**Tasks for this exercise**
1. The Kubrick review says Kubrick was able to put a great deal of detail into his films. Explain in one to three sentences what reason the review gives for this.
2. Pick up the Eyes Wide Shut review after its last sentence and continue it.

**Excerpt to read**
==============================

Stan fans?

Stephen A. Holmes:

"I must say, I shall miss Stanley Kubrick. I have enjoyed and analyzed his films since my pre-collage days. As an avid fan of every frame since Killer's Kiss to Full Metal Jacket, in his latest film I expected and appreciated no less than a masterpiece.

Eyes Wide Shut delivers Kubrick's trademark spellbinding beauty and subtlety. The film is just cryptic enough to entice debate, yet erudite in its imagery. Like all of his post-Spartacus films, anyone looking for linear storytelling in Eyes Wide Shut is bound to be disappointed. Though it is clearly about sex, this is no more an "erotic" film anymore than 2001 was simply a space movie or Dr. Strangelove was merely an anti-war satire.

Stanley Kubrick's films have always taken care to show us the core of human nature. The best films made, (Alfred Hitchcock's Vertigo springs immediately to mind) expand subtle nuances of our being and, through the ensuing dramatization, asks us to examine further. Kubrick, always at the top of his game because he made movies so sparingly, was able to infuse so much detail into his films that they were intriguing not because of what they told you but because of what they didn't. The best storytellers walk a fine line to ask questions and invite the audience to use its imagination without leaving them too frustrated to pose their own answers. Having done so throughout his career immortalizes Stanley Kubrick as one of the few major filmmakers who consistently refused to talk down to his audience. One has to merely regard as an example the current success of the low-budget no frills film The Blair Witch Project to see how willingly we fill in the blanks if the storyline is intriguing enough.

That said, what remains regarding Eyes Wide Shut are the questions and major points of symbolism; no doubt left for men and women to interpret differently. In the film, Dr. Bill Harford (Tom Cruise) and his wife, Alice (Nicole Kidman) seem to have all the longed for material accoutrements. Yet, their marriage and picture-perfect life is an ivory tower without a solid base. The film first asks: What is so lacking from this marriage that at the Christmas party they find themselves both "innocently" entertaining infidelity?

==============================

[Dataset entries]

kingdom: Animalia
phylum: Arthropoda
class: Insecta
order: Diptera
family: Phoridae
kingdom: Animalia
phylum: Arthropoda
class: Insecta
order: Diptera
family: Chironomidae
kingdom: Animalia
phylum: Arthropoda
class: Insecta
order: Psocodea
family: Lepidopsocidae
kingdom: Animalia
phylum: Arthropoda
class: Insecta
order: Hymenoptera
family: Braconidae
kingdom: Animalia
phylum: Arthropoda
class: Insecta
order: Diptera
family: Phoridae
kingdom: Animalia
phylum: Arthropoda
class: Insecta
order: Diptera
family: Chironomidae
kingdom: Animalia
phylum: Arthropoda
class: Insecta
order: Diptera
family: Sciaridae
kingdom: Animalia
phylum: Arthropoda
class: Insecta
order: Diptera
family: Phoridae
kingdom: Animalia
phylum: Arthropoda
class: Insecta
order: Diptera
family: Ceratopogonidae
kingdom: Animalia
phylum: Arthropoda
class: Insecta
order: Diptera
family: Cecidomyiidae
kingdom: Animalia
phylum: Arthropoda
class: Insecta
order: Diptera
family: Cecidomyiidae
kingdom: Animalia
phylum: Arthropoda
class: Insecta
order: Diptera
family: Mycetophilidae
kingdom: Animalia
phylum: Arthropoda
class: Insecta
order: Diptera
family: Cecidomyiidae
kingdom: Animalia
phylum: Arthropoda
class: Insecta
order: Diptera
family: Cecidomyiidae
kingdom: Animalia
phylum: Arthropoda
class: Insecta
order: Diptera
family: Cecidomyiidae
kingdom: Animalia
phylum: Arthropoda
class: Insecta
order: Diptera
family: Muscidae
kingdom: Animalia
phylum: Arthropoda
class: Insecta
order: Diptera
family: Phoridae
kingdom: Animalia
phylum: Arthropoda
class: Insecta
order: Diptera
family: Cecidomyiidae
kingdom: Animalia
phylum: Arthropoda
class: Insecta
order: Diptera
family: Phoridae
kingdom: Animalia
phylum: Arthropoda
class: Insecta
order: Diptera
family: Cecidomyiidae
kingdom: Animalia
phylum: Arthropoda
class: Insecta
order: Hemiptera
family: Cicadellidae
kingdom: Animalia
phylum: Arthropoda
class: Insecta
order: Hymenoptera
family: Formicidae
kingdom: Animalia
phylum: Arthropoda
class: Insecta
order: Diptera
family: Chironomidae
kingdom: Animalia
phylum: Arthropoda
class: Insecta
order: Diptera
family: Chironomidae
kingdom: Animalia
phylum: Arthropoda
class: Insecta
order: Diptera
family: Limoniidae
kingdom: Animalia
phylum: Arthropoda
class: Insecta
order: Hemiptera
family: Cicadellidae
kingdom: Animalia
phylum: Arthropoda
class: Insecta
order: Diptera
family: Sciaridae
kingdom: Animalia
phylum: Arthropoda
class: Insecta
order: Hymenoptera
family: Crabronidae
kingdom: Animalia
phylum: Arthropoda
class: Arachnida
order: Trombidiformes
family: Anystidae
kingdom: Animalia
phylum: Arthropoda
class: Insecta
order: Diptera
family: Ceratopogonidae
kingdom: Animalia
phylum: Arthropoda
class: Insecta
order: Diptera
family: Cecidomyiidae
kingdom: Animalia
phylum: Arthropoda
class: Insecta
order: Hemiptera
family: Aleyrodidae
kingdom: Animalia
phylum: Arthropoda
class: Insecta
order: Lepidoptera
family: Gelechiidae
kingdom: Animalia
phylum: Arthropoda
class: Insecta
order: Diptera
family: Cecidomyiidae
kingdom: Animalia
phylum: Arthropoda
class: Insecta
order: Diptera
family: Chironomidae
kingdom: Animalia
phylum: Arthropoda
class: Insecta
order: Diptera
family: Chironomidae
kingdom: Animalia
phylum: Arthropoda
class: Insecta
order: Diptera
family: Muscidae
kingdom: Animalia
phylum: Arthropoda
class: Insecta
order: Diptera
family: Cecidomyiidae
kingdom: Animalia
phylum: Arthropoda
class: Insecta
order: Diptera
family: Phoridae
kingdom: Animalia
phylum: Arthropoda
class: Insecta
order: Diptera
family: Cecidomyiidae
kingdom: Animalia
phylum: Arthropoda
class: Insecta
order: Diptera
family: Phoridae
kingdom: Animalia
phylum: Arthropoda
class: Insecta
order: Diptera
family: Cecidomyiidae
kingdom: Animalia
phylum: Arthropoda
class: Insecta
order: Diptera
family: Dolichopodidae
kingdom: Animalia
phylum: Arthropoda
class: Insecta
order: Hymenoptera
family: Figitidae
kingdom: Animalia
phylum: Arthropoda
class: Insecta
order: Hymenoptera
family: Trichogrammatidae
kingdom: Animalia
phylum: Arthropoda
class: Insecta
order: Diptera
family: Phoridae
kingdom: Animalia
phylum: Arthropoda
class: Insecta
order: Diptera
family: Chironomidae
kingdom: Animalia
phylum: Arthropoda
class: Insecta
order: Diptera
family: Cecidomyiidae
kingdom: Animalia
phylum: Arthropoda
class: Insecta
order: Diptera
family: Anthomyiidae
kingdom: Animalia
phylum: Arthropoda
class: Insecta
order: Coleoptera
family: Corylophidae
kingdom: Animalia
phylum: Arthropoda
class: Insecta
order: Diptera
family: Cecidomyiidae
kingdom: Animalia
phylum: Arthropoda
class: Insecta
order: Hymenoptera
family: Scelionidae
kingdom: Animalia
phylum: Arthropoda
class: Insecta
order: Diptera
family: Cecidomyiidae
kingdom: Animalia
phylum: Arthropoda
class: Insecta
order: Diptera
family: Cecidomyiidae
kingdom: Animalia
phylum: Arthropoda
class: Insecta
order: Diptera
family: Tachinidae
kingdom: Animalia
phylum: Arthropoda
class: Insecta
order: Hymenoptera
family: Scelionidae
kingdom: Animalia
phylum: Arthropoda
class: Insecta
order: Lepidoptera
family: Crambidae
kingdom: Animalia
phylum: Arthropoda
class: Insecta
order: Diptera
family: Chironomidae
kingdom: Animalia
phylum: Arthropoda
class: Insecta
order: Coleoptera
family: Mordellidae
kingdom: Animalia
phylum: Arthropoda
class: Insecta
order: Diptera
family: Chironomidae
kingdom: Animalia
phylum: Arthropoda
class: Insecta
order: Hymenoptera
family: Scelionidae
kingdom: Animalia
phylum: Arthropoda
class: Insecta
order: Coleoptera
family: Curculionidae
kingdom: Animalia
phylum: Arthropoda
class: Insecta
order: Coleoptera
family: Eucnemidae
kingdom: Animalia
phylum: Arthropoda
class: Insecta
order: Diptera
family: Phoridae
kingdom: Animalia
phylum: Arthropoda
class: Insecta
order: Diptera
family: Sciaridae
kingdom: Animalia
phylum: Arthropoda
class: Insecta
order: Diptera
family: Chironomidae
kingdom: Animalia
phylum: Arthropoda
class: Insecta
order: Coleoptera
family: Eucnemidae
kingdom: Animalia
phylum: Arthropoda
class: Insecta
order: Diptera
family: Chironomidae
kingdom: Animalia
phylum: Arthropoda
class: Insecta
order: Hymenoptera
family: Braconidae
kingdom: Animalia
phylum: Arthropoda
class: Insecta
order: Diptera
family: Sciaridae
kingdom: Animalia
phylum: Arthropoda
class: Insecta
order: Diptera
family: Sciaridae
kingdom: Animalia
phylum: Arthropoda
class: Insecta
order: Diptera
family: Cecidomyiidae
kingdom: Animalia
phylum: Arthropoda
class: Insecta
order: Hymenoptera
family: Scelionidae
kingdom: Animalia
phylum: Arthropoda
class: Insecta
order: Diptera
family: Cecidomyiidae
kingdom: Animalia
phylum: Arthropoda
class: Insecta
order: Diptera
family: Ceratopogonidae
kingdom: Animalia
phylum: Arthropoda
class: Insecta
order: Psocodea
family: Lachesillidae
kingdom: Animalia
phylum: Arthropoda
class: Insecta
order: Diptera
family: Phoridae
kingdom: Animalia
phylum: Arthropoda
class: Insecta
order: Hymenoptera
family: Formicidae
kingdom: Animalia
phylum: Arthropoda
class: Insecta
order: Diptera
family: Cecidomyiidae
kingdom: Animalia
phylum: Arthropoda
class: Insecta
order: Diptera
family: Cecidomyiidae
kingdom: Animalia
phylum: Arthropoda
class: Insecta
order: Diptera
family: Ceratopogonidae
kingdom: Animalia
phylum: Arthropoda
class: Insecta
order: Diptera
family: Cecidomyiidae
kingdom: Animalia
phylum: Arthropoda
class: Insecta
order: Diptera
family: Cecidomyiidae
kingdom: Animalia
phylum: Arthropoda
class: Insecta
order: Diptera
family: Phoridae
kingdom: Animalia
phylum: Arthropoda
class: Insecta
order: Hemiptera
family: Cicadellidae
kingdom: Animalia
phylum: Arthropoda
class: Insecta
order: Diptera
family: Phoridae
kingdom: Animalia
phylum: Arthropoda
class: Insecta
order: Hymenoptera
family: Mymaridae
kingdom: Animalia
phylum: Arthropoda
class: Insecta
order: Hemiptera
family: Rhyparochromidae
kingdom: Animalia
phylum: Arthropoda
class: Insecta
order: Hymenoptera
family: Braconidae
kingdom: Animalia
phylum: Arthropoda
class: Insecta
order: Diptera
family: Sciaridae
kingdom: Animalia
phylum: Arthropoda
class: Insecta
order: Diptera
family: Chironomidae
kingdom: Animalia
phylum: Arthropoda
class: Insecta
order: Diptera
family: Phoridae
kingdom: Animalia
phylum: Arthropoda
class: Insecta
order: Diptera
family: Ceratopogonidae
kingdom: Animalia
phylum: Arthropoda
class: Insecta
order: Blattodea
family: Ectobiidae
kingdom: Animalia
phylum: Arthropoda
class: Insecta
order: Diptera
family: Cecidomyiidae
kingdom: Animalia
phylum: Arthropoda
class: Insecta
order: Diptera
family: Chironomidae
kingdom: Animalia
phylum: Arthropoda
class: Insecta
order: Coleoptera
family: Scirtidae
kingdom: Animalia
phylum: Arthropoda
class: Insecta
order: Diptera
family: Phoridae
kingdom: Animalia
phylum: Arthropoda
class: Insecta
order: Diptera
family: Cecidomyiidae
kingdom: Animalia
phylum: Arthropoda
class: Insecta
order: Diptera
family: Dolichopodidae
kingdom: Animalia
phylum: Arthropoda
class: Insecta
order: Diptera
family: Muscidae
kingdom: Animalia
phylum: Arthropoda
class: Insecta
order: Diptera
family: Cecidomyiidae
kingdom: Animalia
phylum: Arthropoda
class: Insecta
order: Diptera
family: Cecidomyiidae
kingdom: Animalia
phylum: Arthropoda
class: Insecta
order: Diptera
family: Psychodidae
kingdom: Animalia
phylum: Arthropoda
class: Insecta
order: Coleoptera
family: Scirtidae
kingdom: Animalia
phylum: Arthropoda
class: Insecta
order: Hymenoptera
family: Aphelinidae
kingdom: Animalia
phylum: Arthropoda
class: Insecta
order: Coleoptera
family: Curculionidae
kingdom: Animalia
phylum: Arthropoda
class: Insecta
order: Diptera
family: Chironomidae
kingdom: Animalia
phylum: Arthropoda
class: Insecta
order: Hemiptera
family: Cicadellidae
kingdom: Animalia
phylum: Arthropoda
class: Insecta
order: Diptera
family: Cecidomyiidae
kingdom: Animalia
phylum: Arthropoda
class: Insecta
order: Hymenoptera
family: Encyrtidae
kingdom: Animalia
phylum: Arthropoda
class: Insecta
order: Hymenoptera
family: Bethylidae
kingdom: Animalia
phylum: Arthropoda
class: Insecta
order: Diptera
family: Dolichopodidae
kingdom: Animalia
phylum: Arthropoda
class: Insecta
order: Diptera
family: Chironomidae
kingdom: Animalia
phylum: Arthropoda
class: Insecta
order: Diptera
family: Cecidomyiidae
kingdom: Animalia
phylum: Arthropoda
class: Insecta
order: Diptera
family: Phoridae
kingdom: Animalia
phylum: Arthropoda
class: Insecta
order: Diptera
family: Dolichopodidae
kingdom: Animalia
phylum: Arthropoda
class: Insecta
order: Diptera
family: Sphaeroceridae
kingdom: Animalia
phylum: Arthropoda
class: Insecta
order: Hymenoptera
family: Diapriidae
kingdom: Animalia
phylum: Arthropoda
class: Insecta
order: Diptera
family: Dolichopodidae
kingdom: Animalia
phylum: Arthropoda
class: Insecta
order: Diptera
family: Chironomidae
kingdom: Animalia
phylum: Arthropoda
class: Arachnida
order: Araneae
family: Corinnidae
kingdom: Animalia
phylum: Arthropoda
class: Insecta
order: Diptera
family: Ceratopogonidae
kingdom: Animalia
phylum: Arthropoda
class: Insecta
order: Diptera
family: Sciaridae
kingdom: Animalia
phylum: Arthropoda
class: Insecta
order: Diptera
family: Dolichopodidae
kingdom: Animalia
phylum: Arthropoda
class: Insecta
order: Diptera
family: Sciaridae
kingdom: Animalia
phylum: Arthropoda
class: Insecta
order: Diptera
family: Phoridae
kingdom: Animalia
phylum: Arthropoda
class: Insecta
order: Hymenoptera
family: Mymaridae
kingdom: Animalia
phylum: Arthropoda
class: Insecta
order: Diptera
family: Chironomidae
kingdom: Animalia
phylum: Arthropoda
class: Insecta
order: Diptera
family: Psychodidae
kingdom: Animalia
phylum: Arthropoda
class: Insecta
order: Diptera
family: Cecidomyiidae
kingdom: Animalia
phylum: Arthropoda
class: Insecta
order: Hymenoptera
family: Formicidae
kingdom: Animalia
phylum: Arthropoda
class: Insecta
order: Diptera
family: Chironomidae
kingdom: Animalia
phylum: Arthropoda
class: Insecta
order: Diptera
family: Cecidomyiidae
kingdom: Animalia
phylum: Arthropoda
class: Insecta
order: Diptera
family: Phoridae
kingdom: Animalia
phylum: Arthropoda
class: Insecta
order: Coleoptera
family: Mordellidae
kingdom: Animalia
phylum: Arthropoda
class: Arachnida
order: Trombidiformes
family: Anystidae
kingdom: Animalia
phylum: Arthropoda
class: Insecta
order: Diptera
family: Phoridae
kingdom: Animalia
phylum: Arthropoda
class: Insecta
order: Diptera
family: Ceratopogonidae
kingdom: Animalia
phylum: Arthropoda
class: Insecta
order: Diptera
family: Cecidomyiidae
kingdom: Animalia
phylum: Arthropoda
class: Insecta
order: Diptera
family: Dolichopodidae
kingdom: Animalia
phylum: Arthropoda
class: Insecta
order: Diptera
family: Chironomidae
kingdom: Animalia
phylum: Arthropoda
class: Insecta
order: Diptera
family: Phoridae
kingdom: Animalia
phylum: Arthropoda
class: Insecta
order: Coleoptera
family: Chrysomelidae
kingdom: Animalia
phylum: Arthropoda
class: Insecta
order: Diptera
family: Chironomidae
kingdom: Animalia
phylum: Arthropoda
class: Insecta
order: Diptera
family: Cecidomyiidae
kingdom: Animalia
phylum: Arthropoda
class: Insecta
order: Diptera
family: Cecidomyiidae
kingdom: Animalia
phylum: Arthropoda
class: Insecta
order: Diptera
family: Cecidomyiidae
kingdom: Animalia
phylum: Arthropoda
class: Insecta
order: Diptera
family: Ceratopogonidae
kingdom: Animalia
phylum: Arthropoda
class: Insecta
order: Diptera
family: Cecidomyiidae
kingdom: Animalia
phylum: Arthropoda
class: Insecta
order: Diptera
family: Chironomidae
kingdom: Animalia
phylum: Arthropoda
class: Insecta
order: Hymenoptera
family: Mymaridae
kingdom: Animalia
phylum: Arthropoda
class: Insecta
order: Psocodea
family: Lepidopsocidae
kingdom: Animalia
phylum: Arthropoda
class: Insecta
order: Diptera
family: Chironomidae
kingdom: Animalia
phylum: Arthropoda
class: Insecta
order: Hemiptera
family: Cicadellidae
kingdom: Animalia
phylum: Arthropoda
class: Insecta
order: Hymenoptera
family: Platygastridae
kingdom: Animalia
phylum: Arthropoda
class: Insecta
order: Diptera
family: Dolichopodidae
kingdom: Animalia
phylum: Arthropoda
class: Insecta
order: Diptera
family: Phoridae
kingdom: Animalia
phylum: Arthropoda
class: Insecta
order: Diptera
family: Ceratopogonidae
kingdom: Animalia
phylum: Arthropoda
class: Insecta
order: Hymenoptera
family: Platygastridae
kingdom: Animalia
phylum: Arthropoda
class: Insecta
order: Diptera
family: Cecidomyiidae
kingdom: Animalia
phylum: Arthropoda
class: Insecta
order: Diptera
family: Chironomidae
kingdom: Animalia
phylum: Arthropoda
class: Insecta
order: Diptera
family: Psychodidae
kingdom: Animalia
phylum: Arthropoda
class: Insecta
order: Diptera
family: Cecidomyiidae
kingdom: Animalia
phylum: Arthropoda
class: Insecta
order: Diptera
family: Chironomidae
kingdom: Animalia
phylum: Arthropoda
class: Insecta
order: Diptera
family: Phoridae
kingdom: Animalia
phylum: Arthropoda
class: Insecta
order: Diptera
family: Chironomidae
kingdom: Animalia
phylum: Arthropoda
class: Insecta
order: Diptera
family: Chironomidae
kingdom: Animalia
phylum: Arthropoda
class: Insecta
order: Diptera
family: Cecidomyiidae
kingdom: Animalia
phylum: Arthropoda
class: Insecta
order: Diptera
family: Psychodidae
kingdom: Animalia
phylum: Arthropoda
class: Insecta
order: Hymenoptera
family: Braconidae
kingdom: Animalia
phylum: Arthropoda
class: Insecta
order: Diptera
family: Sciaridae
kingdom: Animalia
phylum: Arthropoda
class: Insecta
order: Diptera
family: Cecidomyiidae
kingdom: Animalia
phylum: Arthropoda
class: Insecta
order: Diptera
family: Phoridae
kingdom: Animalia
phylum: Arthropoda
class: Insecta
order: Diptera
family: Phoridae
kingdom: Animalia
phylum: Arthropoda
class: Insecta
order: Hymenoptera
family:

==============================

**Results for each task**
1. The review says Kubrick was always at the top of his game because he made movies so sparingly. That is why he could infuse so much detail into his films.

2.
The first scene after the credits tells the story. Both dressed like royalty for the party, she asks him: "How do I look?" and he responds: "Perfect" without even turning his head. Yet, that question and its answer are posed from the symbolic epitome of self-absorption: he admiring himself in the mirror and she sitting on the toilet. For all its glamour and glitz, theirs is a marriage long dead; held together by golden chicken wire. They do not see each other, what they have and - if they are not careful - what could be lost. Look no further for the meaning of the title.

More questions are posed, ripe with dauntless symbolism. During the bedroom scene after the Christmas party why is Alice the first to display anger at her husband's close call with infidelity when she herself has enjoyed a lingering flirtatious dance with another man? My guess: projection laced by a splash of guilt regarding how close she put her hand to the flame. Later in the film, she tells her husband another sexually laced "dream fantasy" wherein after having sex with a score of other men she laughed in his face. Why does she tell him these things? To me, they seem conveyed in a manner designed to wound, not enlighten, and serve no real purpose other than to displace guilt. Women may regard Alice's disclosure as her "just sharing feelings" while men may ask themselves: "What the hell is a man supposed to do with that stuff?"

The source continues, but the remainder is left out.